(Data for this task Opens)
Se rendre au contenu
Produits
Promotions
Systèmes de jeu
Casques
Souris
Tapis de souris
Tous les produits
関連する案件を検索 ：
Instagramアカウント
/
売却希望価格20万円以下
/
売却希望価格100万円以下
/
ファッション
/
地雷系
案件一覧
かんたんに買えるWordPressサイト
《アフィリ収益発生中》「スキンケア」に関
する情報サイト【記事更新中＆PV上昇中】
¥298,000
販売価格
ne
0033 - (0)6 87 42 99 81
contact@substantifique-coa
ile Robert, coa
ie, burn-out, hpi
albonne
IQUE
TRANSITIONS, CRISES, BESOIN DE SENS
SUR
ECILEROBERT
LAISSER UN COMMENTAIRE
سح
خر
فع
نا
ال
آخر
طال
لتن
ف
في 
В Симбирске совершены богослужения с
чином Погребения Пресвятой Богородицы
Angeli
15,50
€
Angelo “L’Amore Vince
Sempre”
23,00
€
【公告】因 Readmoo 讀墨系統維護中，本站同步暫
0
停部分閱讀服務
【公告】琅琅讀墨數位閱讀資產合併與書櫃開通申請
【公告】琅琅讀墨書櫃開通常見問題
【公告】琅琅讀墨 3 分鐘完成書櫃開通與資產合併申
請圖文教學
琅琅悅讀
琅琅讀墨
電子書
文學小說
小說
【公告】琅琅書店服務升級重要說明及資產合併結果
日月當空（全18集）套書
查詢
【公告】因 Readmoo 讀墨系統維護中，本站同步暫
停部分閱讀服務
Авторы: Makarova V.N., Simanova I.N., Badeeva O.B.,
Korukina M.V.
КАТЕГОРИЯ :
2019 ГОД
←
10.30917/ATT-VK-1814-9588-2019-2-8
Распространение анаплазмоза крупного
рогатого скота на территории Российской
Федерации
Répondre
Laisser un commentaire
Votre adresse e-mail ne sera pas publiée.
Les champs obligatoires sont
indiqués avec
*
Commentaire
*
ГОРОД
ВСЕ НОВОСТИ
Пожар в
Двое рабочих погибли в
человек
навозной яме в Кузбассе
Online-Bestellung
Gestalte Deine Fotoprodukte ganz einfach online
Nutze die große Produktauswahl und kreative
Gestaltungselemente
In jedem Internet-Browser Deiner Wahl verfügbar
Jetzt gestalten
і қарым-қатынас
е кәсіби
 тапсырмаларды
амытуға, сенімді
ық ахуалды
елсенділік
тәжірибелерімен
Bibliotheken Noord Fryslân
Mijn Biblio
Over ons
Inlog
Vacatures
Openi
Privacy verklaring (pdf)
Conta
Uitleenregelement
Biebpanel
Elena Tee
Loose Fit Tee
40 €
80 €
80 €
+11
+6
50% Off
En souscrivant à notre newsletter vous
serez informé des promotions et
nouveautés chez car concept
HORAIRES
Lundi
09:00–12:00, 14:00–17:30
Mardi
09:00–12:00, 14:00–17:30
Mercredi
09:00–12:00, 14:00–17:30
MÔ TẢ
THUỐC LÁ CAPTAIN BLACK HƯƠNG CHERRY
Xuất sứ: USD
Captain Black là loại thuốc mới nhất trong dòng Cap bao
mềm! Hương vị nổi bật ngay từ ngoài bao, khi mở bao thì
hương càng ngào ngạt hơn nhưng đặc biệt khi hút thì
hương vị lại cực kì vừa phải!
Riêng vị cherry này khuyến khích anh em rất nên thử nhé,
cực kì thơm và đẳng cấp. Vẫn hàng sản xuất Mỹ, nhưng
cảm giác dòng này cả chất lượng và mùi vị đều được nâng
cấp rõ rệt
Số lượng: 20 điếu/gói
(Data for this task Closes)
— Directive —
Above are the records; reproduce all of them exactly.

— Answer to this problem —
Se rendre au contenu
Produits
Promotions
Systèmes de jeu
Casques
Souris
Tapis de souris
Tous les produits
関連する案件を検索 ：
Instagramアカウント
/
売却希望価格20万円以下
/
売却希望価格100万円以下
/
ファッション
/
地雷系
案件一覧
かんたんに買えるWordPressサイト
《アフィリ収益発生中》「スキンケア」に関
する情報サイト【記事更新中＆PV上昇中】
¥298,000
販売価格
ne
0033 - (0)6 87 42 99 81
contact@substantifique-coa
ile Robert, coa
ie, burn-out, hpi
albonne
IQUE
TRANSITIONS, CRISES, BESOIN DE SENS
SUR
ECILEROBERT
LAISSER UN COMMENTAIRE
سح
خر
فع
نا
ال
آخر
طال
لتن
ف
في 
В Симбирске совершены богослужения с
чином Погребения Пресвятой Богородицы
Angeli
15,50
€
Angelo “L’Amore Vince
Sempre”
23,00
€
【公告】因 Readmoo 讀墨系統維護中，本站同步暫
0
停部分閱讀服務
【公告】琅琅讀墨數位閱讀資產合併與書櫃開通申請
【公告】琅琅讀墨書櫃開通常見問題
【公告】琅琅讀墨 3 分鐘完成書櫃開通與資產合併申
請圖文教學
琅琅悅讀
琅琅讀墨
電子書
文學小說
小說
【公告】琅琅書店服務升級重要說明及資產合併結果
日月當空（全18集）套書
查詢
【公告】因 Readmoo 讀墨系統維護中，本站同步暫
停部分閱讀服務
Авторы: Makarova V.N., Simanova I.N., Badeeva O.B.,
Korukina M.V.
КАТЕГОРИЯ :
2019 ГОД
←
10.30917/ATT-VK-1814-9588-2019-2-8
Распространение анаплазмоза крупного
рогатого скота на территории Российской
Федерации
Répondre
Laisser un commentaire
Votre adresse e-mail ne sera pas publiée.
Les champs obligatoires sont
indiqués avec
*
Commentaire
*
ГОРОД
ВСЕ НОВОСТИ
Пожар в
Двое рабочих погибли в
человек
навозной яме в Кузбассе
Online-Bestellung
Gestalte Deine Fotoprodukte ganz einfach online
Nutze die große Produktauswahl und kreative
Gestaltungselemente
In jedem Internet-Browser Deiner Wahl verfügbar
Jetzt gestalten
і қарым-қатынас
е кәсіби
 тапсырмаларды
амытуға, сенімді
ық ахуалды
елсенділік
тәжірибелерімен
Bibliotheken Noord Fryslân
Mijn Biblio
Over ons
Inlog
Vacatures
Openi
Privacy verklaring (pdf)
Conta
Uitleenregelement
Biebpanel
Elena Tee
Loose Fit Tee
40 €
80 €
80 €
+11
+6
50% Off
En souscrivant à notre newsletter vous
serez informé des promotions et
nouveautés chez car concept
HORAIRES
Lundi
09:00–12:00, 14:00–17:30
Mardi
09:00–12:00, 14:00–17:30
Mercredi
09:00–12:00, 14:00–17:30
MÔ TẢ
THUỐC LÁ CAPTAIN BLACK HƯƠNG CHERRY
Xuất sứ: USD
Captain Black là loại thuốc mới nhất trong dòng Cap bao
mềm! Hương vị nổi bật ngay từ ngoài bao, khi mở bao thì
hương càng ngào ngạt hơn nhưng đặc biệt khi hút thì
hương vị lại cực kì vừa phải!
Riêng vị cherry này khuyến khích anh em rất nên thử nhé,
cực kì thơm và đẳng cấp. Vẫn hàng sản xuất Mỹ, nhưng
cảm giác dòng này cả chất lượng và mùi vị đều được nâng
cấp rõ rệt
Số lượng: 20 điếu/gói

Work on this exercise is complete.